Data items

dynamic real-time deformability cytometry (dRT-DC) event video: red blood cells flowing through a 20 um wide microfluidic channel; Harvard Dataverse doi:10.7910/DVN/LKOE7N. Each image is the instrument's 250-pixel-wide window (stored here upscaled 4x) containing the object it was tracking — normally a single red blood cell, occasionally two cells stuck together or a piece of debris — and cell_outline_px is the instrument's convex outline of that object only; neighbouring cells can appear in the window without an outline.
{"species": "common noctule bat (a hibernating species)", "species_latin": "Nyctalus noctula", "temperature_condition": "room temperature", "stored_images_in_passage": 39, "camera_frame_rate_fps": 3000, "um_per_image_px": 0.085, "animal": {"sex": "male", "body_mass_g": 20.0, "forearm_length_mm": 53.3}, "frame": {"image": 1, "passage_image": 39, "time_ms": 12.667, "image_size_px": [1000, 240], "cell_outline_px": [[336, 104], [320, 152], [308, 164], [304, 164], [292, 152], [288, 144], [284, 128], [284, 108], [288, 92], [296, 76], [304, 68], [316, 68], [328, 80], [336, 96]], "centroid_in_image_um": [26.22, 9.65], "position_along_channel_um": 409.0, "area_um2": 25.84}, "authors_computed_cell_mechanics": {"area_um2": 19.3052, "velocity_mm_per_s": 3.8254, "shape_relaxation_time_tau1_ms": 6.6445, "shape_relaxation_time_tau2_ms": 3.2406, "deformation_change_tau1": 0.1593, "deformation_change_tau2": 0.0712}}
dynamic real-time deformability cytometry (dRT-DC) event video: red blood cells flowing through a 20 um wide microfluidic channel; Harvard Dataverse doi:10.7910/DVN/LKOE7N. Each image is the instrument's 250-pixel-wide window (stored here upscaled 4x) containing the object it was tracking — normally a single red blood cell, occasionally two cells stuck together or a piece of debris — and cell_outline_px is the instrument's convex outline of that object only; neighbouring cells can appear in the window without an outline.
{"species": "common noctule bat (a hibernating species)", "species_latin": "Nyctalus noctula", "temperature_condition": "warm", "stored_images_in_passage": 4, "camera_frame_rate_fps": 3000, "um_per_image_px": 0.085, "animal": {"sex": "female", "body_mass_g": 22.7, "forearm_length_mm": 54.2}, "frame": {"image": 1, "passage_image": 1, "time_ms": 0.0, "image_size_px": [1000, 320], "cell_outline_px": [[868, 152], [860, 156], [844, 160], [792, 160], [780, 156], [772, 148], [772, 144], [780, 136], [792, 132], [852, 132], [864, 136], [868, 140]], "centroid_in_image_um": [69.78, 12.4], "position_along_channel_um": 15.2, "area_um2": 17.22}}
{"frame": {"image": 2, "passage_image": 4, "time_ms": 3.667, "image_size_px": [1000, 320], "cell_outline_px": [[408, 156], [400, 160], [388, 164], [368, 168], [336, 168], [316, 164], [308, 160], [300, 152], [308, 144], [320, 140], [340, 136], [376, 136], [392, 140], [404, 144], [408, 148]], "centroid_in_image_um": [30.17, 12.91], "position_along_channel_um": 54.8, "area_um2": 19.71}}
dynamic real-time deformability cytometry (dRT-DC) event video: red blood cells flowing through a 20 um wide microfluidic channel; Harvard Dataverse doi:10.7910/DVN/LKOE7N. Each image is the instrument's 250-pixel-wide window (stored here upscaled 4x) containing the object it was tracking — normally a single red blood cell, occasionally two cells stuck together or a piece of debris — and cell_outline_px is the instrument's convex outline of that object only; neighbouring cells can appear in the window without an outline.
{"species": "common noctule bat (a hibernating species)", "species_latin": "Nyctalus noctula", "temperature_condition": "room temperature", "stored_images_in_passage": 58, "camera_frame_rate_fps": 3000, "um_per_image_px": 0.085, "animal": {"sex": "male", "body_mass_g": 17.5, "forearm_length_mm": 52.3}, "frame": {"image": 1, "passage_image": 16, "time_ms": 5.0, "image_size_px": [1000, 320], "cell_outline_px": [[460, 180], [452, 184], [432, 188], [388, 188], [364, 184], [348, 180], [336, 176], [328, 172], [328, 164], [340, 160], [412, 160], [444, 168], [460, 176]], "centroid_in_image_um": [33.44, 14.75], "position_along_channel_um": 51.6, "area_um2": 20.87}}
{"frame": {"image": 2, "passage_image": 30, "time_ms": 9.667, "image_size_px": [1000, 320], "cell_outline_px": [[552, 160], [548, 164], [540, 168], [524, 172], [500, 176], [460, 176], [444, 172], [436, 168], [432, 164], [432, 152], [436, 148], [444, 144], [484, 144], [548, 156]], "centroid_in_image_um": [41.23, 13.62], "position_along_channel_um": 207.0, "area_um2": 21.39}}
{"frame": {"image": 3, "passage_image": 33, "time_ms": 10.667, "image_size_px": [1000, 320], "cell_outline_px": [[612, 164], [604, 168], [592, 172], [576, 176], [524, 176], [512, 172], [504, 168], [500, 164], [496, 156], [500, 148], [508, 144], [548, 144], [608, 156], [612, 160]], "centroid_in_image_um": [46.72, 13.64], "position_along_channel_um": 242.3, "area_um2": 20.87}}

▸ **WRITTEN PROBLEM**
Write an exact transcription of every entry above.

▸ **FULL RESPONSE**
dynamic real-time deformability cytometry (dRT-DC) event video: red blood cells flowing through a 20 um wide microfluidic channel; Harvard Dataverse doi:10.7910/DVN/LKOE7N. Each image is the instrument's 250-pixel-wide window (stored here upscaled 4x) containing the object it was tracking — normally a single red blood cell, occasionally two cells stuck together or a piece of debris — and cell_outline_px is the instrument's convex outline of that object only; neighbouring cells can appear in the window without an outline.
{"species": "common noctule bat (a hibernating species)", "species_latin": "Nyctalus noctula", "temperature_condition": "room temperature", "stored_images_in_passage": 39, "camera_frame_rate_fps": 3000, "um_per_image_px": 0.085, "animal": {"sex": "male", "body_mass_g": 20.0, "forearm_length_mm": 53.3}, "frame": {"image": 1, "passage_image": 39, "time_ms": 12.667, "image_size_px": [1000, 240], "cell_outline_px": [[336, 104], [320, 152], [308, 164], [304, 164], [292, 152], [288, 144], [284, 128], [284, 108], [288, 92], [296, 76], [304, 68], [316, 68], [328, 80], [336, 96]], "centroid_in_image_um": [26.22, 9.65], "position_along_channel_um": 409.0, "area_um2": 25.84}, "authors_computed_cell_mechanics": {"area_um2": 19.3052, "velocity_mm_per_s": 3.8254, "shape_relaxation_time_tau1_ms": 6.6445, "shape_relaxation_time_tau2_ms": 3.2406, "deformation_change_tau1": 0.1593, "deformation_change_tau2": 0.0712}}
dynamic real-time deformability cytometry (dRT-DC) event video: red blood cells flowing through a 20 um wide microfluidic channel; Harvard Dataverse doi:10.7910/DVN/LKOE7N. Each image is the instrument's 250-pixel-wide window (stored here upscaled 4x) containing the object it was tracking — normally a single red blood cell, occasionally two cells stuck together or a piece of debris — and cell_outline_px is the instrument's convex outline of that object only; neighbouring cells can appear in the window without an outline.
{"species": "common noctule bat (a hibernating species)", "species_latin": "Nyctalus noctula", "temperature_condition": "warm", "stored_images_in_passage": 4, "camera_frame_rate_fps": 3000, "um_per_image_px": 0.085, "animal": {"sex": "female", "body_mass_g": 22.7, "forearm_length_mm": 54.2}, "frame": {"image": 1, "passage_image": 1, "time_ms": 0.0, "image_size_px": [1000, 320], "cell_outline_px": [[868, 152], [860, 156], [844, 160], [792, 160], [780, 156], [772, 148], [772, 144], [780, 136], [792, 132], [852, 132], [864, 136], [868, 140]], "centroid_in_image_um": [69.78, 12.4], "position_along_channel_um": 15.2, "area_um2": 17.22}}
{"frame": {"image": 2, "passage_image": 4, "time_ms": 3.667, "image_size_px": [1000, 320], "cell_outline_px": [[408, 156], [400, 160], [388, 164], [368, 168], [336, 168], [316, 164], [308, 160], [300, 152], [308, 144], [320, 140], [340, 136], [376, 136], [392, 140], [404, 144], [408, 148]], "centroid_in_image_um": [30.17, 12.91], "position_along_channel_um": 54.8, "area_um2": 19.71}}
dynamic real-time deformability cytometry (dRT-DC) event video: red blood cells flowing through a 20 um wide microfluidic channel; Harvard Dataverse doi:10.7910/DVN/LKOE7N. Each image is the instrument's 250-pixel-wide window (stored here upscaled 4x) containing the object it was tracking — normally a single red blood cell, occasionally two cells stuck together or a piece of debris — and cell_outline_px is the instrument's convex outline of that object only; neighbouring cells can appear in the window without an outline.
{"species": "common noctule bat (a hibernating species)", "species_latin": "Nyctalus noctula", "temperature_condition": "room temperature", "stored_images_in_passage": 58, "camera_frame_rate_fps": 3000, "um_per_image_px": 0.085, "animal": {"sex": "male", "body_mass_g": 17.5, "forearm_length_mm": 52.3}, "frame": {"image": 1, "passage_image": 16, "time_ms": 5.0, "image_size_px": [1000, 320], "cell_outline_px": [[460, 180], [452, 184], [432, 188], [388, 188], [364, 184], [348, 180], [336, 176], [328, 172], [328, 164], [340, 160], [412, 160], [444, 168], [460, 176]], "centroid_in_image_um": [33.44, 14.75], "position_along_channel_um": 51.6, "area_um2": 20.87}}
{"frame": {"image": 2, "passage_image": 30, "time_ms": 9.667, "image_size_px": [1000, 320], "cell_outline_px": [[552, 160], [548, 164], [540, 168], [524, 172], [500, 176], [460, 176], [444, 172], [436, 168], [432, 164], [432, 152], [436, 148], [444, 144], [484, 144], [548, 156]], "centroid_in_image_um": [41.23, 13.62], "position_along_channel_um": 207.0, "area_um2": 21.39}}
{"frame": {"image": 3, "passage_image": 33, "time_ms": 10.667, "image_size_px": [1000, 320], "cell_outline_px": [[612, 164], [604, 168], [592, 172], [576, 176], [524, 176], [512, 172], [504, 168], [500, 164], [496, 156], [500, 148], [508, 144], [548, 144], [608, 156], [612, 160]], "centroid_in_image_um": [46.72, 13.64], "position_along_channel_um": 242.3, "area_um2": 20.87}}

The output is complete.